- _Instructions to follow_:
Can you pick up the text below on Marvel's Death of Wolverine event and continue it from its last sentence?

- _Text under study_:
-=-=-=-=-
The Death of Wolverine is an event comic currently running at Marvel by Charles Soule and Steven McNiven and I could not be happier the 5’3 Canadian is being killed off. He has become the most oversaturated and uninteresting comic character without any clear or consistent motivation for years now.

He is an Avenger. He is an X-Men. He is part of a black-ops team. He founded and teaches at a new school for mutants. He was possesed by a demon. He discovered his past. He lost his healing factor. He does what has to be done e.g. murder, cut, and dismember people including his own son but doesn’t want young mutants to be on the frontlines when the X-Men are needed. This is just the last ten years of stories for Wolverine so obviously death might be one of the few storylines left to explore with this character. The problem is, with a timeline that basically perpetually frozen so their characters don’t age all of this jumbling of progress and motivation has made Logan impossible for me to care about.

The other problem is that he’s in every book. In one book he’s lecturing Scott Summers about how teenagers aren’t soldiers, in another he’s telling Captain America that sometimes killing is the only solution, in another he’s drinking beers with Spider-Man playing the gruff stoic friend to Peter Park and then in another he’s killing people with his teenage clone X-23 with the rest of his black ops team. The character needs consistency and if they need to kill him off to do that then I am all for it.
-=-=-=-=-
- _Excerpted data_:

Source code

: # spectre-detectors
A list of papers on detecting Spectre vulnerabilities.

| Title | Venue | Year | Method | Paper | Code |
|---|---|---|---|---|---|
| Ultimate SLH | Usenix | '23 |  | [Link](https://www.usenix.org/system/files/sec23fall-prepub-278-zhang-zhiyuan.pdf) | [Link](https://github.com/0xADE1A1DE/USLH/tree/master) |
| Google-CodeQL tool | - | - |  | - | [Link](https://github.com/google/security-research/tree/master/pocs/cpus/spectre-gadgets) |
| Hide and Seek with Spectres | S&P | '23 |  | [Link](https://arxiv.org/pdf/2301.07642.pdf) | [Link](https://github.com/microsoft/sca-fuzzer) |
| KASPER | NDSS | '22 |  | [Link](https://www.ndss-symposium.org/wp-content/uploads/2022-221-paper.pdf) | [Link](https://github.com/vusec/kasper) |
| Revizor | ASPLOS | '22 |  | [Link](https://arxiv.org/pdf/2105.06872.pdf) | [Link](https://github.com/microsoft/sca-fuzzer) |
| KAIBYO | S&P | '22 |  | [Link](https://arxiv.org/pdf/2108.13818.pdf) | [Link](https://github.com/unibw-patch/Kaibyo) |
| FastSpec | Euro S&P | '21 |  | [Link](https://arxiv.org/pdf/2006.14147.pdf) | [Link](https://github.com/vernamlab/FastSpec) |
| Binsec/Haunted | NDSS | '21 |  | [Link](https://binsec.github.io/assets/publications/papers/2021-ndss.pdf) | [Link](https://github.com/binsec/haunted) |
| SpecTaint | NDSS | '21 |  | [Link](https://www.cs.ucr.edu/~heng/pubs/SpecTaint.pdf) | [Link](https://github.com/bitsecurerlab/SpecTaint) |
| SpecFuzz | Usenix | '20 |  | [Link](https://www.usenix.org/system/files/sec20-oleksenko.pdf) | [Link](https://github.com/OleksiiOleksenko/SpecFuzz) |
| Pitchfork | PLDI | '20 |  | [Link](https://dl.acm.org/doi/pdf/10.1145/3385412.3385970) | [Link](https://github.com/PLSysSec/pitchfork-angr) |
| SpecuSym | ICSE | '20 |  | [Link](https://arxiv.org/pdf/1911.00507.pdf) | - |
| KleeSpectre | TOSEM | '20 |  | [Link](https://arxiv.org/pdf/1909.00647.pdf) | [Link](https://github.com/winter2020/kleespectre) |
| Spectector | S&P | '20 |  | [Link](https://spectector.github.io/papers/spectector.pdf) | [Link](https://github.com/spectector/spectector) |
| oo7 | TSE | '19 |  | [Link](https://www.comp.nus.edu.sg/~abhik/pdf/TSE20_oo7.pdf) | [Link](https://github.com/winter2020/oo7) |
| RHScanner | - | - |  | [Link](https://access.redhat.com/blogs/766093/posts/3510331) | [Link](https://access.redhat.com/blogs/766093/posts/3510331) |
-=-=-=-=-
- _Response area_:
There is no change in comics, just the illusion of change. Wolverine coming back from the dead isn’t an eventuality but an inevitability. Hopefully he is in a limited capacity, like say, in one solo ongoing and one team book. If he’s going to be in the Avengers, don’t put him in X-Force or the X-Men. If he’s in one ongoing where he’s trying to fight moon mutant don’t have another one where he’s underneath the Earth’s soil marrying a mole woman. When you put him in all these different books so close together acting differently than he does in all the other books he appears in you’re telling me that Wolverine doesn’t matter, the storyline doesn’t matter, and making me well aware of the illusion of change.

For people who don’t read comics it is much easier to like Wolverine. He is like the definition of power fantasy. He has sharp blades coming out of his hand, he heals from almost anything, has a clear purpose in life (finding out his past) while doing and saying whatever he wants because he’s not to be messed with. Imagine what it’s like to be around that guy all the time but everytime you hang out he contradicts himself. That is what it’s like to read Wolverine in comics.

So go ahead Marvel, kill him. Make X-23 the new Wolverine for a couple of years, explore what motivates her and then when you bring Wolverine back give him a motivation I can get behind instead of plopping him into a story to raise sales of an issue. It makes sense to me. One of the most interesting storylines to happen to Batman in the last couple of years was for Bruce to get lost in time while Dick Grayson took on the mantle. While you’re at it, kill off Deadpool too.